But that was a mistake in course setup, though not one the USGA could have possibly foreseen. You’re not supposed to survive the bomb-and-gouge at a U.S. Open. The rough is supposed to punish severely at the National Championship and one can imagine all of golf’s governing bodies looking at major championships in a different way today.
Consider, however, the tournaments where DeChambeau has been a nonfactor in the last 12 months, since he began a massive weight gain during the shutdown and adding historical speeds and distance.
He was 22nd at the Concession, 34th at the Masters, 22nd at the Tour Championship, 30th in Memphis, missed the cut at the Memorial and was 50th (out of 70) at Olympia Fields (BMW Championship).
All courses where missed fairways and greens punish, or where distance is negated by sharp turns, sticky rough and penalizing green complexes.
Interesting also that Jon Rahm won both the Memorial and the BMW, the two most difficult tournaments of 2020. What they had in common was punishment for missing fairways and greens.
Rahm is plenty long (Top 20 in driving distance), but he wasn’t on the leaderboard in Chicago until he started hitting fairways on the weekend.
Olympia Fields was a very tough, but very fair test. Narrow fairways, long rough, firm greens and tough pin placements with the added benefit of Northern Illinois summer winds.
It’s not good for the game when rough doesn’t matter and what happened at the U.S. Open is not good for golf. With 23 fairways hit for DeChambeau over four days, it is the fewest by a U.S. Open winner since 1981, when the stat was first counted.
At Olympia Fields, DeChambeau was 64th out of 70 players in greens hit, 69th in driving accuracy and 58th in strokes-gained around the greens, while first in driving distance. He didn’t contend because the rough, the angles and the greens made it difficult to recover from errant tee shots.
And it was the best tournament of 2020 because of how it forced players to manage the course.
At the U.S. Open, DeChambeau was fifth in greens and scrambled very well despite all the missed fairways. His distance made the rough somewhat irrelevant. If that wasn’t a wake-up call for how the game is changing, nothing is.
It’s also why McIlroy went searching for more speed and distance. What’s crazy is McIlroy is almost certainly the best driver of the golf ball in the history of the game, and yet he went looking for more.
And now he is lost, like nearly every other player who has done the same since Woods burst on the scene 25 years ago. Jordan Spieth is just starting to find his game again after years of struggle and Rickie Fowler is wandering the desert, having lost his way.

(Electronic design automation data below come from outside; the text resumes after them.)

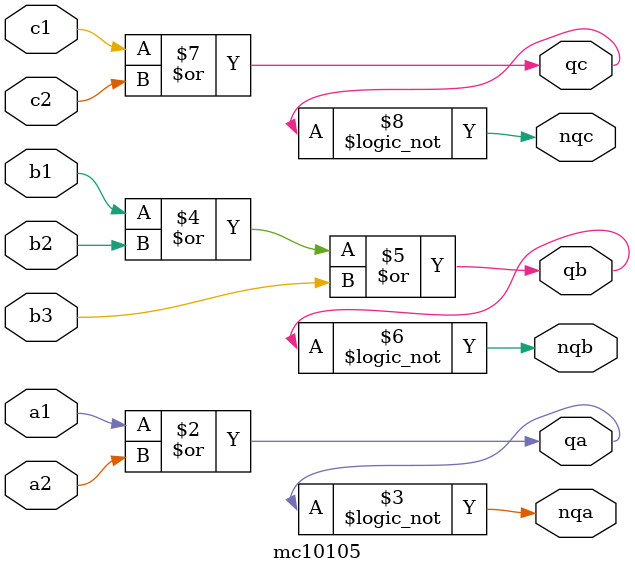
<source format=sv>
module mc10105(input bit a1, a2, b1, b2, b3, c1, c2,
	       output bit qa, nqa,
	       output bit qb, nqb,
	       output bit qc, nqc);
   
   always_comb begin
      qa = a1 | a2;
      nqa = !qa;
      qb = b1 | b2 | b3;
      nqb = !qb;
      qc = c1 | c2;
      nqc = !qc;
   end

endmodule // mc10105

</source>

This isn’t a swipe at DeChambeau, who is using science, advanced analytics and now brute force to claim an advantage. He is playing by the rules and it is working a good percentage of the time, though his poor shots on Sunday that cost him at TPC are a reminder that there is more to the game.
It doesn’t work for everyone and it has at least temporarily ruined McIlroy, who has fallen to No. 11 in the world, his first ranking outside the Top 10 in three years and one of only eight weeks outside the Top 10 in the last 10 years.
“The slightest change in your swing is going to feel uncomfortable for a while,” McIlroy said. “I want to get on the range right away and try to get through this. I’m pretty determined to get back to where I know I can be.”